What I have said about schools applies equally strongly to training colleges. My right hon. Friend attaches great importance to the establishment of really good libraries in training colleges, and he is paying a good deal of attention to this in planning the extension programme. It is just as impossible with training colleges as with schools to supply precise statistics, but it is my right hon. Friend's impression and my own that pretty good standards are maintained in training college libraries at present. I have no doubt that one could find a number of training colleges in which the library showed that it could be very much improved, but I have seen a number of extremely good libraries in training colleges and have been impressed, for example, by the way in which the mathematics section is very often much better than it was ten years ago. To quote one instance, as hon. Members will know, there has been a good influx of first-class American paper-back editions into this country recently, including first-class mathematics books, and I have been very much encouraged by the number of occasions on which I have seen that type of book in training college libraries. It is particularly encouraging to see, as I have seen on more than one occasion, good mathematics and technical sections in the libraries of women's colleges.

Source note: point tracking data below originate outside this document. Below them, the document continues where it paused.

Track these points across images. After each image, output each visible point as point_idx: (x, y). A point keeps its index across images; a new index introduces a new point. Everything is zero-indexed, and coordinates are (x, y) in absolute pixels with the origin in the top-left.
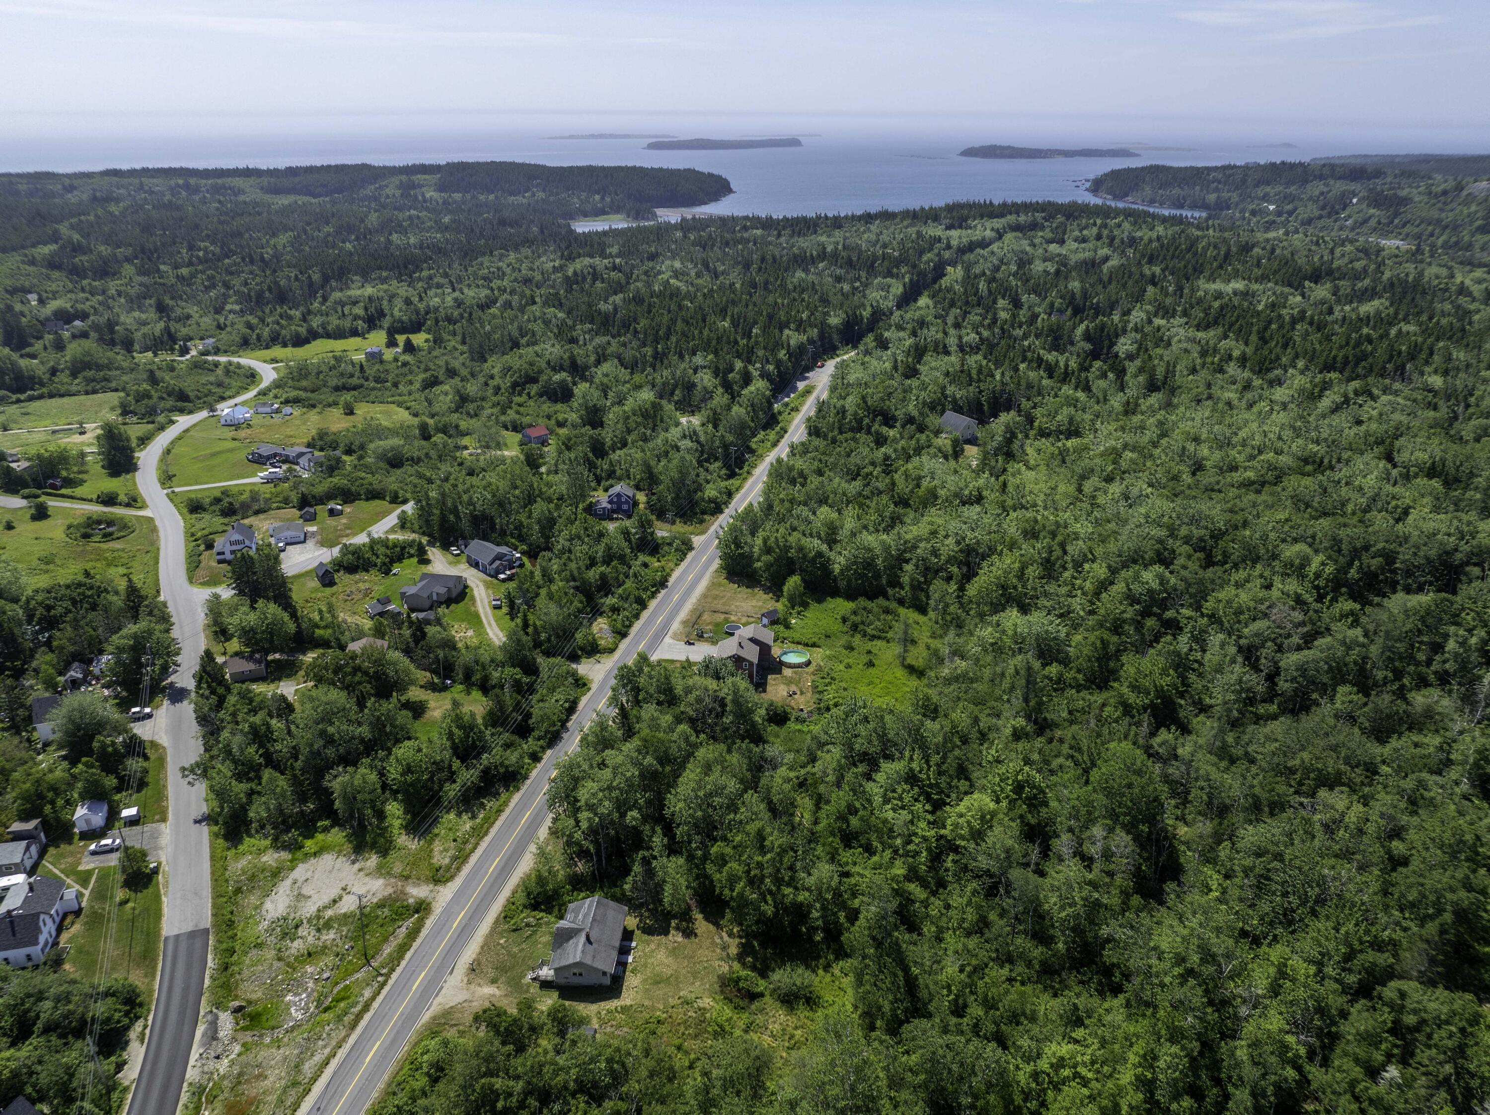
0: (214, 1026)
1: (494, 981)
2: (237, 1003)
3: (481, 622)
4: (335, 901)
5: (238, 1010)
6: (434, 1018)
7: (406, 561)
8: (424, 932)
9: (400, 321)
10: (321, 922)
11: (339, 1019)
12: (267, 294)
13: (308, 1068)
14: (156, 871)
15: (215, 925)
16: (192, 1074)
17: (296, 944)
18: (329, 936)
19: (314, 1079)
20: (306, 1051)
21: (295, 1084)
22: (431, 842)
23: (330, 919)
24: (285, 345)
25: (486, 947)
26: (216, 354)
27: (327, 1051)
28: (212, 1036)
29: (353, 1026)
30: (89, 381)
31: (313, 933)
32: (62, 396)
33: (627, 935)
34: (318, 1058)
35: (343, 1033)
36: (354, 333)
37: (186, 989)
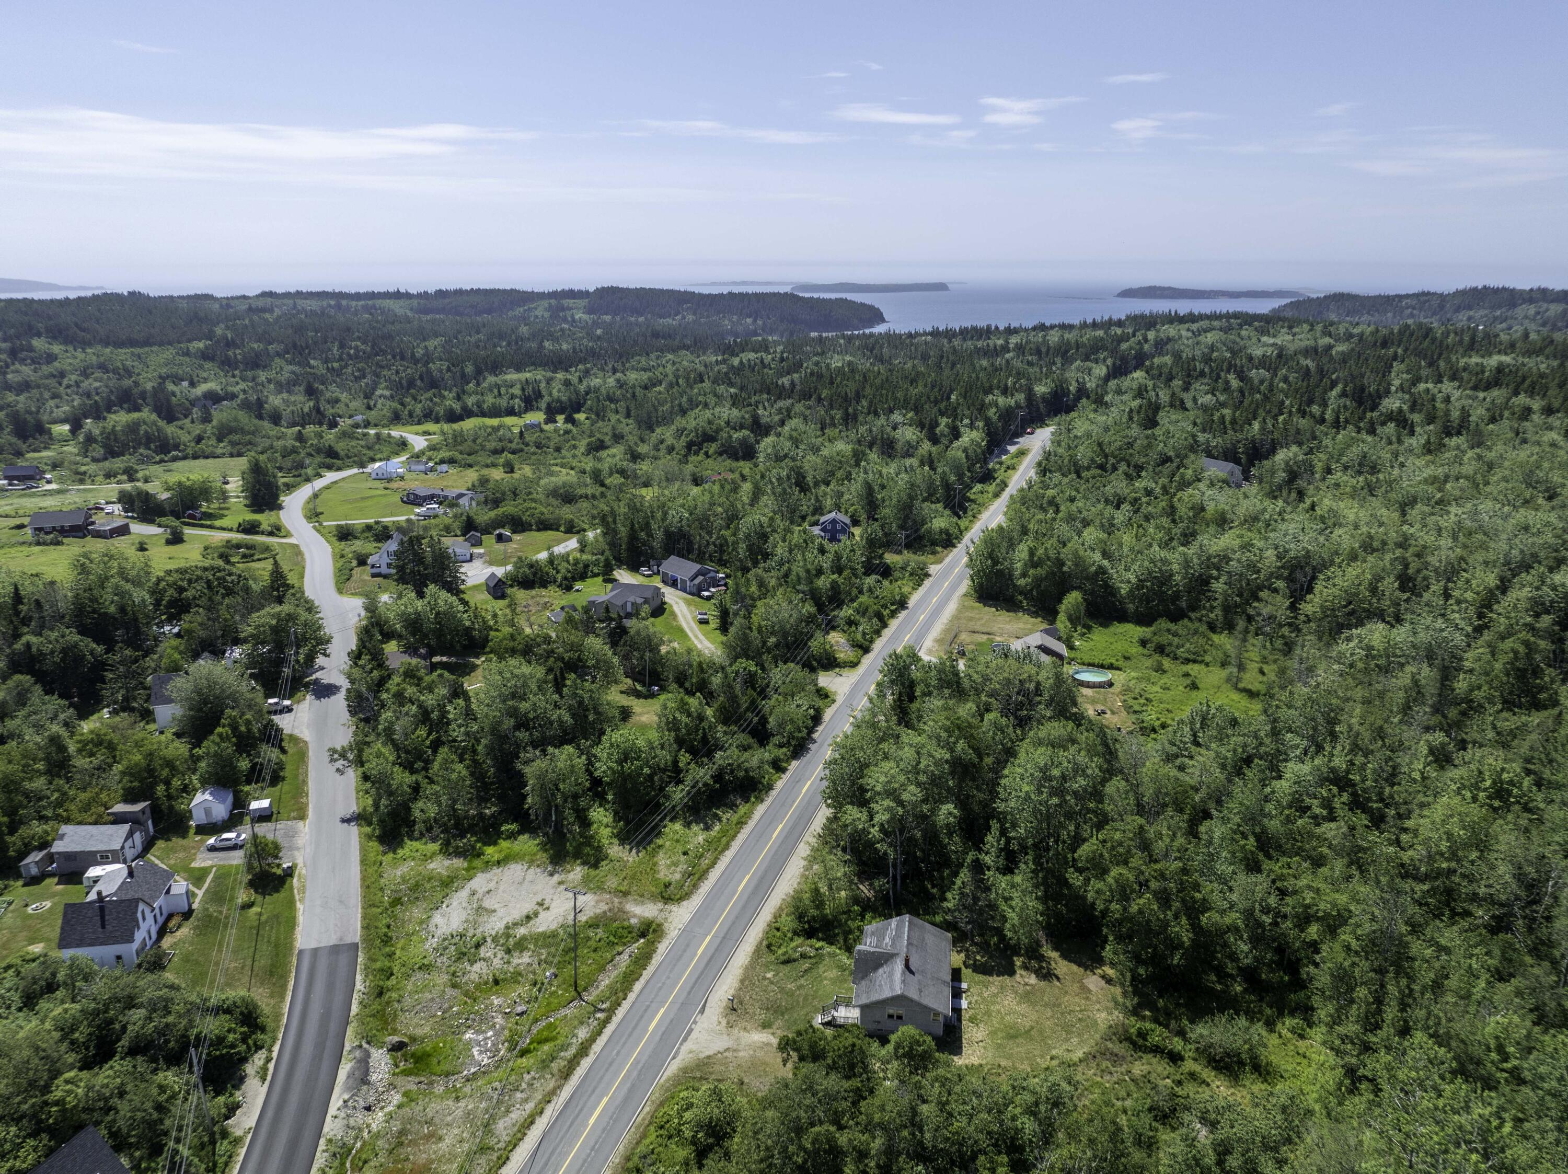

We have a long way to go, of course, before the libraries in our schools and colleges are as good as we should like them to be. It is true that some authorities are more generous than others and, furthermore, that some are wiser than others in deploying their spending. But, for the most part it is encouraging to see the number of children who are really learning to use a library and who get a great deal out of their library periods. There is very much less today of the spirit that if one wants to cut down on something, books are very good things to cut down on, because there are few votes in books. It is a good thing to see in schools expensive books of high value on the arts, and modern textbooks which do a good job in training children in ordinary school work.
I should like to end by emphasising textbooks once again, because if we really want to see improvements in our secondary modern schools it is enormously important to provide first-class textbooks for the children in those schools who, even if they cannot do the whole of the traditional academic curriculum, can at any rate do quite good work in a part of it. I am thinking particularly of textbooks for such subjects as history and geography and perhaps English literature.
We in the Ministry will always welcome close association and discussion with the book trade on all these matters. In general, I would have said that the achievement of Britain in the writing and producing of first-class textbooks since the war has been an impressive one. Although textbooks do not always achieve very general acclaim, I would say that the achievement of any writer in producing a first-class textbook for the schools is an achievement which no one should be so foolish as to underrate.